Due to its location under the bed, the Y-axis set-screw is simple to get, while the X-axis is a little more challenging. Through a hole on the roof of the extruder, users may reach the set-screw for the X-axis. It is a wonderful technique to determine if this is the problem and what has to be disassembled, even if you won’t be able to see if the set screw is properly aligned with the bottom edge of the motor rod, and tightening it will only be a short-term cure.
You must turn the motor in order to see the set-screw if all you can see through the hole is shiny metal. If it is loose, it will budge a little when the motor rotates, exposing the screw.
Crashes also take place when the nozzle strikes an already-cooled filament. The oil on the bed is to blame for the poor adherence. It’s crucial to thoroughly clean your heat bed with hot water, dish soap, and a fresh sponge. Remember to use fresh paper towels to dry it right away. Each printer needs to have lithium grease applied to it after every 800 hours of printing. It makes them operate more effectively and quietly.
The relevance of this increases while printing larger objects. When printing large objects, it is advised to keep the printer speed at a low setting.
Even after you have lubricated the bearings, the Y axis is sliding just fine, and the belt tension is good, you may still experience problems. If this happens, it may be due to the:
- Cable bundle hitting the back of a tight enclosure (which can be detected as an obstruction)
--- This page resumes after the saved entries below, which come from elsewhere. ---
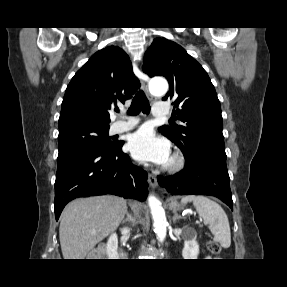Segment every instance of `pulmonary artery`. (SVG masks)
<instances>
[{"mask_svg": "<svg viewBox=\"0 0 287 287\" xmlns=\"http://www.w3.org/2000/svg\"><path fill=\"white\" fill-rule=\"evenodd\" d=\"M152 114L158 117H164L169 114V108L166 104L155 103L153 106ZM139 120L134 117H129L125 121H116L112 126L113 133H121L132 129L138 124Z\"/></svg>", "mask_w": 287, "mask_h": 287, "instance_id": "e3ab8cb5", "label": "pulmonary artery"}]
</instances>
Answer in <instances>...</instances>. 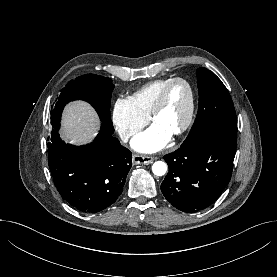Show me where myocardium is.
I'll use <instances>...</instances> for the list:
<instances>
[{"label": "myocardium", "instance_id": "f54148a6", "mask_svg": "<svg viewBox=\"0 0 277 277\" xmlns=\"http://www.w3.org/2000/svg\"><path fill=\"white\" fill-rule=\"evenodd\" d=\"M176 83H182L187 88L188 103H187L185 119H184L181 127L176 132L171 134L172 137H177V136H180L181 134H183L190 127V125L192 123L193 114H194V92H193V88H192L191 84L187 80L180 78V77L170 79L164 85V87L161 89V91L156 99V102L152 108V111L150 113V119L152 122H154L156 117L158 116V114L161 112V110L163 109V107L165 105L167 94H168L170 88Z\"/></svg>", "mask_w": 277, "mask_h": 277}]
</instances>
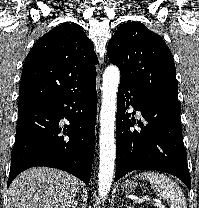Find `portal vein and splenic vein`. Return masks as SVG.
<instances>
[{
	"instance_id": "portal-vein-and-splenic-vein-1",
	"label": "portal vein and splenic vein",
	"mask_w": 199,
	"mask_h": 208,
	"mask_svg": "<svg viewBox=\"0 0 199 208\" xmlns=\"http://www.w3.org/2000/svg\"><path fill=\"white\" fill-rule=\"evenodd\" d=\"M143 201V199H142ZM154 206L157 208H165L164 205L159 200H154Z\"/></svg>"
}]
</instances>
- Slowly failing idler bearing
- Over tightened Ubolts on the Y axis, or an over-tightened back cover on the X axis
Related: Prusa i3 Belt Tension Guide
Frequently Asked Questions
How Do I Know If Crash Detection Is Turned on in My Prusa Mini?
You may verify that under LCD – Settings – Mode Normal/Stealth and that under LCD – Settings – Crash det., the crash detection is turned on. Pinch the smooth rods in close proximity to the extruder to stop it while printing.
After How Long Does the Prusa Mini Need Maintenance?
The Pura mini printers have an average maintenance interval of about 800 print hours.
What Size Filament Can Prusa Mini Print?
The indirect or Bowden extruder of the Prusa Mini differs from that of the Prusa Original. This 3D printer is not ideal for using flexible filaments because both maintain 1.75 mm filaments.
In this article, we discussed reasons for 2 of the most common types of crashes users experienced on their Prusa mini; the firmware crash and the X/Y axis crash. We hope this information will help you diagnose the problem your Prusa mini is facing. Happy printing!